Congratulations go to Tokyo, 2015 winner of most liveable city as rated by Monocle magazine’s annual Quality of Life survey. Home to 38 million people, Tokyo is also the world’s largest urban area and qualifies for mega-city status. Defined as a city with more than 10 million people, mega-cities are on the rise. According to the United Nations, there are currently 34 mega-cities in total, projected to increase to 41 by 2030.
Like it or not, megacities are the future. Urban populations are growing and it’s not just because people have to be in cities. Many of us love urban areas and want to inhabit these dynamic spaces. Young, old, rich and not so rich – all and sundry are drawn to urban living. But what makes a city attractive to live in?

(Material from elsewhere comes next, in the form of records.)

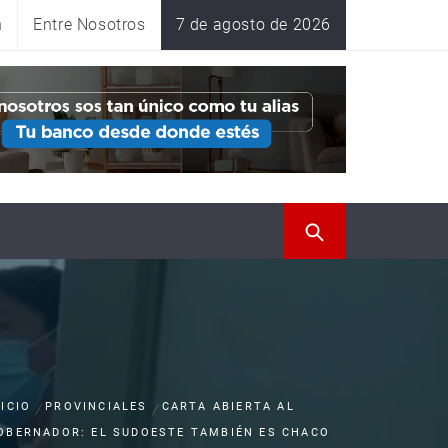
n
Entre Nosotros
7 de agosto de 2026
NICIO
PROVINCIALES
CARTA ABIERTA AL
OBERNADOR: EL SUDOESTE TAMBIÉN ES CHACO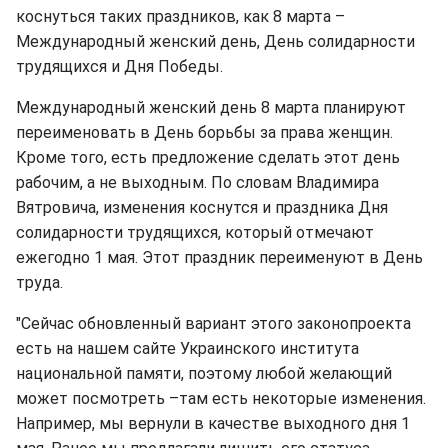
коснуться таких праздников, как 8 марта –
Международный женский день, День солидарности
трудящихся и Дня Победы.
Международный женский день 8 марта планируют
переименовать в День борьбы за права женщин.
Кроме того, есть предложение сделать этот день
рабочим, а не выходным. По словам Владимира
Вятровича, изменения коснутся и праздника Дня
солидарности трудящихся, который отмечают
ежегодно 1 мая. Этот праздник переименуют в День
труда.
"Сейчас обновленный вариант этого законопроекта
есть на нашем сайте Украинского института
национальной памяти, поэтому любой желающий
может посмотреть –там есть некоторые изменения.
Например, мы вернули в качестве выходного дня 1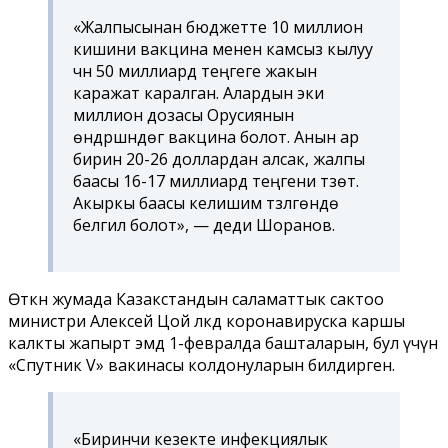
«Жалпысынан бюджетте 10 миллион
кишини вакцина менен камсыз кылуу
үчүн 50 миллиард теңгеге жакын
каражат каралган. Алардын эки
миллион дозасы Орусиянын
өндүрүшүндөгү вакцина болот. Анын ар
бирин 20-26 доллардан алсак, жалпы
баасы 16-17 миллиард теңгени түзөт.
Акыркы баасы келишим түзүлгөндө
белгилүү болот», — деди Шоранов.
Өткөн жумада Казакстандын саламаттык сактоо
министри Алексей Цой өлкөдө коронавируска каршы
калкты жапырт эмдөө 1-февралда башталарын, бул үчүн
«Спутник V» вакинасы колдонуларын билдирген.
«Биринчи кезекте инфекциялык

Unlike other such surveys, Monocle’s goes beyond the typical criteria used to evaluate candidates by throwing intangibles into the mix. So, as well as assessing stats around crime, healthcare, education and transport, the Quality of Life survey also considers several lifestyle and cost of living measures, such as the price of a cup of coffee; glass of wine and decent lunch; commitment to culture; closing time of bars, and access to seas, lakes and mountains.
In a video published in January this year, The School of Life (founded by philosopher Alain de Botton) argues that aesthetically appealing cities are particularly desirable – and that ugly buildings and cityscapes pose a danger to quality of life. They’re not wrong; a number of studies support the idea that, in addition to its conditions, the design of a city correlates strongly with the happiness of its residents.
‘Compactness, with well-designed squares and public spaces, is also said to add to a city’s feelgood factor. A higher density residential environment, incorporating all the required infrastructure facilities and amenities, encourages social interaction, as well as walking and cycling’ – activities proven to be beneficial to wellbeing.
The late Libby Burton, Professor of Sustainable Building Design and Wellbeing, also noted a range of factors that contribute to city-dwellers’ happiness. Among them are the observations that, along with good sound insulation, urban homes and spaces should include as much greenery as possible, as “Natural elements in the built environment help people recover from stress and mental fatigue and generally lift their mood.”
As a Londoner lucky enough to have experienced living well in Japan, I wholeheartedly agree that Tokyo is hard to beat. A lot cheaper and greener than some might think, with ridiculously convenient convenience stores, the Japanese capital rightly deserves its spot at the top of the world’s most liveable city list. As Monocle says, “Tokyo manages to do something no other global metropolis can: provide a great quality of life for those who live there and also visit. From culture to security, food to courtesy, it has everything covered – “London and New York, take note.”